### Centrality: 
    Who are the most important nodes in the graph? 

- Degree
- Closeness 
- Betweenness
- Eigenvector

In [4]:
import networkx as nx 

In [5]:
import pandas as pd 
fields = ['Source','Target']
got = pd.read_csv('data/got1.csv', usecols=fields)
got = got.append(pd.read_csv('data/got2.csv', usecols=fields), ignore_index = True)
got = got.append(pd.read_csv('data/got3.csv', usecols=fields), ignore_index = True)
got = got.append(pd.read_csv('data/got4.csv', usecols=fields), ignore_index = True)
got = got.append(pd.read_csv('data/got5.csv', usecols=fields), ignore_index = True)

In [6]:
GOT = nx.from_pandas_edgelist(got,source='Source',target='Target')
print(nx.info(GOT))

Name: 
Type: Graph
Number of nodes: 796
Number of edges: 2823
Average degree:   7.0930


Degree Centrality:

Degree: The number of nodes a node is connected to 

Centrality:

$C_D(u) = \frac{deg(u)}{(n-1)}$

In [10]:
degree_centrality = nx.degree_centrality(GOT)
type(degree_centrality)

dict

In [5]:
sorted(degree_centrality.items(), key= lambda x: x[1], reverse=True)[:5]

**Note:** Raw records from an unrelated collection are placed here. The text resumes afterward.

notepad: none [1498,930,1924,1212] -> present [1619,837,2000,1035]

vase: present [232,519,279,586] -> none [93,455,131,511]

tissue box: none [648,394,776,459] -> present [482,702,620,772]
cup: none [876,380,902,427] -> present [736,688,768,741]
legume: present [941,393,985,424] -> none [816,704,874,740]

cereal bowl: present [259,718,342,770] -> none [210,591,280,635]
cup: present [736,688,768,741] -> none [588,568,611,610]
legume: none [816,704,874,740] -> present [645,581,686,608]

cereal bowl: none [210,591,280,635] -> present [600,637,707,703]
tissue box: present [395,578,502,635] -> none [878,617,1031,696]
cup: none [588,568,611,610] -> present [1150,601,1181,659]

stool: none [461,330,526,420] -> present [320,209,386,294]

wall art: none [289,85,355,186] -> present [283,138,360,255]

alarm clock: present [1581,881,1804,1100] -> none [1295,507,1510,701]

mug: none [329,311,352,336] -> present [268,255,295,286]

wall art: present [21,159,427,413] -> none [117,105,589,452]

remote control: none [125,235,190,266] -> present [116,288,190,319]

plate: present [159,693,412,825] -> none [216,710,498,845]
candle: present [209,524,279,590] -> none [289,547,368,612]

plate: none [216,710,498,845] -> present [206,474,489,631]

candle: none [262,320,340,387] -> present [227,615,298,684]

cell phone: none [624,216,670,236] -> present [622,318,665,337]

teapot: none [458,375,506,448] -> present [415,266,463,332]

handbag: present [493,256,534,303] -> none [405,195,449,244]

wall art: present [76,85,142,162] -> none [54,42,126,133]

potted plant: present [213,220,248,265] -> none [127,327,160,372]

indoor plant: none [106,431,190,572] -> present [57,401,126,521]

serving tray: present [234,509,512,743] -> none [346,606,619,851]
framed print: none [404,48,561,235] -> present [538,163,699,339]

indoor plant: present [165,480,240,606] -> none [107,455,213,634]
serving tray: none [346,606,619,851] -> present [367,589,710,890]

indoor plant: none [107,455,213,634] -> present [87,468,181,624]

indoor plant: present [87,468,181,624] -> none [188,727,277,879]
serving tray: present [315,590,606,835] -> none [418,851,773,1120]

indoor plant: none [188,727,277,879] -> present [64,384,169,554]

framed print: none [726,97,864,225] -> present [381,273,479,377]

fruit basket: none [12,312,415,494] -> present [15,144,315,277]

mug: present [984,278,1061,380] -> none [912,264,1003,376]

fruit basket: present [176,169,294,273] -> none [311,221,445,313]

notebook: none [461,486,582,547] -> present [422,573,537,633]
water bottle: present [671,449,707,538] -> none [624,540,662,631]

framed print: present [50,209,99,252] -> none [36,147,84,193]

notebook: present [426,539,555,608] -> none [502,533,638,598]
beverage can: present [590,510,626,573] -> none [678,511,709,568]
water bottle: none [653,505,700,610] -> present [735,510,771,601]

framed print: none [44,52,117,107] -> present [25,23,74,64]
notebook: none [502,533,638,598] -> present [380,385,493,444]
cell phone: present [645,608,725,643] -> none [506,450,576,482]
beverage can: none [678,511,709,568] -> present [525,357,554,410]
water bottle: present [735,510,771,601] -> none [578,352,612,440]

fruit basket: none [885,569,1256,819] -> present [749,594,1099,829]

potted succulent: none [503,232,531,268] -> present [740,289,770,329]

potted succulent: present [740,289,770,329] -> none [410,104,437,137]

[('karev', 0.22580645161290322),
 ('sloan', 0.16129032258064516),
 ('torres', 0.12903225806451613),
 ('grey', 0.12903225806451613),
 ('izzie', 0.12903225806451613)]

In [14]:
sorted(GA.degree(),key = lambda x : x[1], reverse=True)[:5]

[('karev', 7), ('sloan', 5), ('torres', 4), ('grey', 4), ('izzie', 4)]

### Closeness centrality:

Average distance to all other nodes

$C_C(u) = \frac{n-1}{\sum_{v=1}^{n-1} d(v,u)}$

Reciprocal of this is the average distance to all other nodes.|

In [15]:
closeness_centrality = nx.closeness_centrality(GA)
closeness_centrality

{'lexi': 0.26253101736972706,
 'sloan': 0.2892290869327502,
 'karev': 0.2892290869327502,
 'owen': 0.19173613628126135,
 'yang': 0.1594814591498342,
 'altman': 0.2337604949182501,
 'torres': 0.29937747594793435,
 'arizona': 0.21600653327888933,
 'derek': 0.2337604949182501,
 'grey': 0.2216170925848345,
 'izzie': 0.24731182795698925,
 "o'malley": 0.2708653353814644,
 'colin': 0.13228307076769194,
 'preston': 0.13228307076769194,
 'kepner': 0.21067303863002787,
 'addison': 0.2892290869327502,
 'nancy': 0.21067303863002787,
 'olivia': 0.2337604949182501,
 'mrs. seabury': 0.21067303863002787,
 'chief': 0.07373271889400922,
 'adele': 0.05161290322580645,
 'ellis grey': 0.08602150537634408,
 'thatch grey': 0.07373271889400922,
 'susan grey': 0.05161290322580645,
 'bailey': 0.06451612903225806,
 'tucker': 0.04301075268817204,
 'hank': 0.18752215526409075,
 'denny': 0.18752215526409075,
 'finn': 0.17236884978820463,
 'steve': 0.17236884978820463,
 'ben': 0.04301075268817204,
 'avery': 0.196143

In [16]:
sorted(closeness_centrality.items(), key= lambda x: x[1], reverse=True)[:5]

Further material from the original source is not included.